Chapter 7: Where is God When We Fail?

  1. After struggling with his failure to visit a sick parishioner before she died, Desmond discovered that “failure could be a bridge across the chasm that pride had created” (p. 114). Have you ever found that failure has brought you closer to God? If you feel comfortable, give an example.


Chapter 8: Why Does God Let Us Sin?

  1. Why is it so hard for us to grasp the concept of God’s love for the sinner? Why do Desmond and Mpho refer to this love as a “risky gamble”?
  2. Desmond and Mpho write, “What did you do?/ No, it cannot be undone,/ The pain cannot be unmade,/ The life cannot be un-lived,/ The time will not run backward,/ You cannot un-choose your choice./ But the pain can be healed,/ Your choices can be redeemed,/ Your life can be blessed,/ And love can bring you home” (p. 137). What is the difference between our actions being undone and the pain being healed? When has God’s love brought you home from a crippling sin?


Chapter 9: Going Home to Goodness

  1. Desmond writes of having trouble forgiving himself for not taking time to talk to his father the night his father died, even though he knew God had forgiven him. “I almost feel annoyed with God. ‘How can God forgive me? God just doesn’t understand. These things are serious!’ ‘I know better than God!’ says my unforgiving, arrogant heart. . . .I am surprised and annoyed that Jesus is welcoming a sinner. I am especially surprised because that sinner is me” (p. 141). If goodness is our home, why do we find it so hard to return to it when we have inflicted harm or been harmed ourselves?
  2. What have Desmond’s experiences with the Truth and Reconciliation Commission taught him about healing and wholeness? How is forgiving a profound form of remembering and reclaiming? How does reconciliation take us back to the Garden of Eden? When in your life have you experienced Eden?


Chapter 10: Hearing God’s Voice

  1. Desmond writes that he prepares for prayer by choosing a setting—either a special place or a special item such as a cross or icon—and a particular time. He describes his prayer itself as just being with God, of holding people and situations before God, rather than offering God prescriptions. Mpho prepares herself with a breathing exercise using the words “Be still and know that I am God.” How do both of these practices connect to or differ from your own prayer practice?
  2. Desmond describes the “God-pressure” of being compelled to lead a march. When have you felt this sort of God-pressure? Did you attend to it? What happened in an instance when you attended to it? What happened in an instance when you did not? How did you feel?
  3. What are some ways we can listen for God’s voice? Conversely, what are some habits that make us tone-deaf?
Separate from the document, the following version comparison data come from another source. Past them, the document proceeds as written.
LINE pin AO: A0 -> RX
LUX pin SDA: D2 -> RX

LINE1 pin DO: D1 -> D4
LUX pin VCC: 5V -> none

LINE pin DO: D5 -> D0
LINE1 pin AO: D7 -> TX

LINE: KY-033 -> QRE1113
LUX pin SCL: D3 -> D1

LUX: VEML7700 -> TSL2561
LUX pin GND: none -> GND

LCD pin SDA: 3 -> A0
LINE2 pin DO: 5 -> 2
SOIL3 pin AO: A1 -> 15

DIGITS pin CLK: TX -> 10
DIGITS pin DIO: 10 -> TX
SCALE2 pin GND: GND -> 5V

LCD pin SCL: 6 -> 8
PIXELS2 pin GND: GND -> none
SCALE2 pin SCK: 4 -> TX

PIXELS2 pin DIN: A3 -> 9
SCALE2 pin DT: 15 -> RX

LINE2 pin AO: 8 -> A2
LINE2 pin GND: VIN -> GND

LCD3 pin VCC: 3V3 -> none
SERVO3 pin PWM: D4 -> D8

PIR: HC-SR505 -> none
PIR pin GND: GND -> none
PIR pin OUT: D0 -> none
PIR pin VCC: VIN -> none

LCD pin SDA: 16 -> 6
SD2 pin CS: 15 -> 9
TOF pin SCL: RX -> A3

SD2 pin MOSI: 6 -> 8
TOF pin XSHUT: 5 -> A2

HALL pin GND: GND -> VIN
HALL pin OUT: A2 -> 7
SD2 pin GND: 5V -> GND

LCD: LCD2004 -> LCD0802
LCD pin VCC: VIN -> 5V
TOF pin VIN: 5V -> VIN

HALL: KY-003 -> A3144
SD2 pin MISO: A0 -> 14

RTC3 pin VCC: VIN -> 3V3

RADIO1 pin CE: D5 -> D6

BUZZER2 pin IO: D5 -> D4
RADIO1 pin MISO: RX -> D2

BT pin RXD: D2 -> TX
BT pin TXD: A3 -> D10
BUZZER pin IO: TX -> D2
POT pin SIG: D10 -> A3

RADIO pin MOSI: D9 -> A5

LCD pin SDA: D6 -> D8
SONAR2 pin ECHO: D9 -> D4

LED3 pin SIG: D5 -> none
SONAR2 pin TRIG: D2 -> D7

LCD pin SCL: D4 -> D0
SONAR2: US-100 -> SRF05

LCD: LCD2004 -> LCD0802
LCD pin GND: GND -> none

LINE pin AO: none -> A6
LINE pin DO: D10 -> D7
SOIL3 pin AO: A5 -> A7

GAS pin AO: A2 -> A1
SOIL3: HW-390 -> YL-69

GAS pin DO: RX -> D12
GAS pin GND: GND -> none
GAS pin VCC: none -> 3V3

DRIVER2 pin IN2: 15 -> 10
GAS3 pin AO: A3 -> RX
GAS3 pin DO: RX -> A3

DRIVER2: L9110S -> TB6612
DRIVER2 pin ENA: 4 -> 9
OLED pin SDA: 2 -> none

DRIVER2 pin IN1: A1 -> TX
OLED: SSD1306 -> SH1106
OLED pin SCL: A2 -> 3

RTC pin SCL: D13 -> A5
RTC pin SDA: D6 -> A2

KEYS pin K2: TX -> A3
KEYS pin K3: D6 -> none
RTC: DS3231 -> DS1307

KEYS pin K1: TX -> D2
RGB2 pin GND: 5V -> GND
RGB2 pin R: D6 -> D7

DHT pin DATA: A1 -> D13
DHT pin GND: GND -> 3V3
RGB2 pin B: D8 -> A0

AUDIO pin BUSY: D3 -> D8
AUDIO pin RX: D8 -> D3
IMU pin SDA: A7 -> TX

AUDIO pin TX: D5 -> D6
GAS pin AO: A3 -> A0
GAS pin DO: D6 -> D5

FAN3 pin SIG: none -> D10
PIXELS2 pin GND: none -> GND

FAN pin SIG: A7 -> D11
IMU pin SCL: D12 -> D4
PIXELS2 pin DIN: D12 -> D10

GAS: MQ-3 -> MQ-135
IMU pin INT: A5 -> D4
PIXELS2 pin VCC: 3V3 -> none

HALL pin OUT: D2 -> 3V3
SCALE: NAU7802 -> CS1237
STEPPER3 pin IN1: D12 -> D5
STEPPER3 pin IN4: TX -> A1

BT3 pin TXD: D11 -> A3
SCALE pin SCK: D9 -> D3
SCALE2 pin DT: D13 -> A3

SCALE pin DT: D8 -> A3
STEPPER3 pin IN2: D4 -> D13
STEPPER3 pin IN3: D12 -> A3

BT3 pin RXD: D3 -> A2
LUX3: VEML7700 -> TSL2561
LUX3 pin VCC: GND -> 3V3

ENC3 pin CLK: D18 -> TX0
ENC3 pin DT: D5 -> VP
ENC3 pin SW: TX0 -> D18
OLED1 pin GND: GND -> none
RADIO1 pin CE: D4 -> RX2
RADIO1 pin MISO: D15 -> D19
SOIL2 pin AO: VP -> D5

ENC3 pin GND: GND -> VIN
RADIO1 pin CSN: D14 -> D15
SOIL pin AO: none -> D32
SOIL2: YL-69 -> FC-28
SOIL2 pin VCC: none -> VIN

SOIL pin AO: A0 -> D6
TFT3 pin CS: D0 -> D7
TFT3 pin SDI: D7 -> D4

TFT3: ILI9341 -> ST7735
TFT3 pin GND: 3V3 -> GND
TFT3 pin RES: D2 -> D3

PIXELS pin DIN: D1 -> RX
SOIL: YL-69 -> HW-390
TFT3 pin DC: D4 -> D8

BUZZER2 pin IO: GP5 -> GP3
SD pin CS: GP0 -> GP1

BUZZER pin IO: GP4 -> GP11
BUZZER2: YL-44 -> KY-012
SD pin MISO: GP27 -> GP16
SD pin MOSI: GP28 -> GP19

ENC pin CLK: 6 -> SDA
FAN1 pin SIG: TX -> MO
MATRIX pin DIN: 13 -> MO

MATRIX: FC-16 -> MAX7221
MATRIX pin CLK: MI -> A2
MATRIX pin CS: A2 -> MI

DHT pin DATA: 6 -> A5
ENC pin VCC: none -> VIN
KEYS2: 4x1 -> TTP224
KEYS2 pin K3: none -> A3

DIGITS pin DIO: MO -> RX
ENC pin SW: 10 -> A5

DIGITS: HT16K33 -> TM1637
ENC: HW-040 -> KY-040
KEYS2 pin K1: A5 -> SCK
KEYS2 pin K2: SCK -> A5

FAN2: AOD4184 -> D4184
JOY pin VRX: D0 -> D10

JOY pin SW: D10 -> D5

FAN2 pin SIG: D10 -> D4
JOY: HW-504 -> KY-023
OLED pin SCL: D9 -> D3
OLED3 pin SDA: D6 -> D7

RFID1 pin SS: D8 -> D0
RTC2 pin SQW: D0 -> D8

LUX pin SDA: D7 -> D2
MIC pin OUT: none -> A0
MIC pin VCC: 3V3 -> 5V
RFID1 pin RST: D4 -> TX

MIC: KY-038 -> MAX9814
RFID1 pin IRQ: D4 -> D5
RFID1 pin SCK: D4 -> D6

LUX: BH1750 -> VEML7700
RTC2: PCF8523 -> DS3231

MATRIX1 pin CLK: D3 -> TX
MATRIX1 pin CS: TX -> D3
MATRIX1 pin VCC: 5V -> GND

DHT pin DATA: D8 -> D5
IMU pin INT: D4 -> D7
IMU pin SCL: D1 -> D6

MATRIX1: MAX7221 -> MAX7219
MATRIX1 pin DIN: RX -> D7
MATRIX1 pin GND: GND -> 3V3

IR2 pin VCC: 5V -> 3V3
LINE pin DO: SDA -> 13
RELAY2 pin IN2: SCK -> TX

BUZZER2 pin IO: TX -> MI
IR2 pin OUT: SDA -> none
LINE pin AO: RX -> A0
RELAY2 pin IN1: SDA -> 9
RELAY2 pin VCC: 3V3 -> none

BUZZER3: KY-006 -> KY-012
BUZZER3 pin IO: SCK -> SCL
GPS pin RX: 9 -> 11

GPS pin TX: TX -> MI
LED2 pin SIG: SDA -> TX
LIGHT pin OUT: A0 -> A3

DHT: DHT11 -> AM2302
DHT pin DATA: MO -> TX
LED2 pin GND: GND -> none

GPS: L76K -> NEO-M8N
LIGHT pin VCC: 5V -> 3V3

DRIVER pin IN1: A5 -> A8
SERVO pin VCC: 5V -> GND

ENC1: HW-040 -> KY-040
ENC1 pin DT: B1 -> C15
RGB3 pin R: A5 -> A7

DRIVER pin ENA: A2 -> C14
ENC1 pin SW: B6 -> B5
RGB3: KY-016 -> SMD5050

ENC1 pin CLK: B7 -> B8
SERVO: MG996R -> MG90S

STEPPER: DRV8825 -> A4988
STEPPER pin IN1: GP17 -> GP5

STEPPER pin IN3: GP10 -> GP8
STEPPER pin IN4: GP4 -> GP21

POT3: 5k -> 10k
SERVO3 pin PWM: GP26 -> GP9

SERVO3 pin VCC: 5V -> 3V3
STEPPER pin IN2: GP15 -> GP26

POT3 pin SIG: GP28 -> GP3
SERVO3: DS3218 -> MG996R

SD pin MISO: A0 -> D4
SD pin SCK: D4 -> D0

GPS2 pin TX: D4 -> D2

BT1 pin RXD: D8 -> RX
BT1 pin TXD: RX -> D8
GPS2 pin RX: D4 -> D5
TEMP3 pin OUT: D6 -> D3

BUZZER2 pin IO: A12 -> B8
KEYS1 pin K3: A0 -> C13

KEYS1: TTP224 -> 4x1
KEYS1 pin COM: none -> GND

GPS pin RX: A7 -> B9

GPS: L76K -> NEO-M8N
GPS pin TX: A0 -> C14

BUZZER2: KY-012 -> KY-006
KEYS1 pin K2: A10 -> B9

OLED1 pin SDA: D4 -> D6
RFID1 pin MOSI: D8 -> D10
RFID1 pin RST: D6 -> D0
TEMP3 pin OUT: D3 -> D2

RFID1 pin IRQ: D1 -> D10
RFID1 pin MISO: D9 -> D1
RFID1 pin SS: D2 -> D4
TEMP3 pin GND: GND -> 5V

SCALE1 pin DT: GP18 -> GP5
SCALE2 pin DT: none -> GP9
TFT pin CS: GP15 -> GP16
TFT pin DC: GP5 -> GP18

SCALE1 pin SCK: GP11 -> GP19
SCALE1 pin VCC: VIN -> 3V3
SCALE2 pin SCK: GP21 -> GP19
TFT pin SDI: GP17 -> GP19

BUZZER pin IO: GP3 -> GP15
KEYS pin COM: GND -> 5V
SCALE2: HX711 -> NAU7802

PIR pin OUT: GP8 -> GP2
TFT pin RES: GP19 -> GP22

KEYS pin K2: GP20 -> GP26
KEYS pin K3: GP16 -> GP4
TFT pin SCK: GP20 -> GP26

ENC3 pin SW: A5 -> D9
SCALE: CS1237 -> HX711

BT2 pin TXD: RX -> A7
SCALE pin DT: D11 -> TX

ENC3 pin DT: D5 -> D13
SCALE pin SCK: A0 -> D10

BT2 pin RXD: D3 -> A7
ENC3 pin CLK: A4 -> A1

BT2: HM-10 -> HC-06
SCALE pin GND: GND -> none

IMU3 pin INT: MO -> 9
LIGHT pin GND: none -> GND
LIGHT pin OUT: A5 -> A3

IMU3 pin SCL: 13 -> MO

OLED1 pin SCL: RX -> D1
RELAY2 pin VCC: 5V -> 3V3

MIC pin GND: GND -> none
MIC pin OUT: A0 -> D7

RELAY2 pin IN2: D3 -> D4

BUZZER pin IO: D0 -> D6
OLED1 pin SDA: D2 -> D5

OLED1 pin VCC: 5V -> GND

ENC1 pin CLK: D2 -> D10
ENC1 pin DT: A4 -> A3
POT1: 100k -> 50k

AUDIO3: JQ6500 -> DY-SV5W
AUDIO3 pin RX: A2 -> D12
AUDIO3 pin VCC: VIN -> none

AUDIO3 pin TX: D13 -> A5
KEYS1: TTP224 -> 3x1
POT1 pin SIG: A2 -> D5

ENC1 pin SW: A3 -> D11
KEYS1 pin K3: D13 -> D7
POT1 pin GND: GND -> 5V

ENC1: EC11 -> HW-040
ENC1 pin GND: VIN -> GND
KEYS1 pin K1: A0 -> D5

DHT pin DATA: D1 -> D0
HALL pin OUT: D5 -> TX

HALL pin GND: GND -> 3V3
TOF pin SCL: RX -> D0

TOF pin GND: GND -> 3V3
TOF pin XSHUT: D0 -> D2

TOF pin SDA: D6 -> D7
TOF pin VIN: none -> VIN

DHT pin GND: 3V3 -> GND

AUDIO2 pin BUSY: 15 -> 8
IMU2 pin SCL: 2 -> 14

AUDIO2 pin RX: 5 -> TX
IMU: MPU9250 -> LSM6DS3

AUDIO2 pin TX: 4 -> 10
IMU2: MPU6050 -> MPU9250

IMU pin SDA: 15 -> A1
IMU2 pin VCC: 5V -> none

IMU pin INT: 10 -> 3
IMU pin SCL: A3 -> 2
Chapter 11: Seeing with God’s Eyes

  1. How does accepting ourselves help us to choose goodness?
  2. How does the way God views us differ from the way we see ourselves? How would viewing ourselves and others with God’s eyes change us and the world?
  3. After finishing the book, how has your opinion of goodness changed? Do you believe that all humans were, in fact, “made for goodness”? If your belief has shifted in any way, what impact does the shift have on how you understand or examine your assumptions about people and situations in your personal life, your community or the world? What can you take away to use in your own life to bring about greater goodness and healing in the world?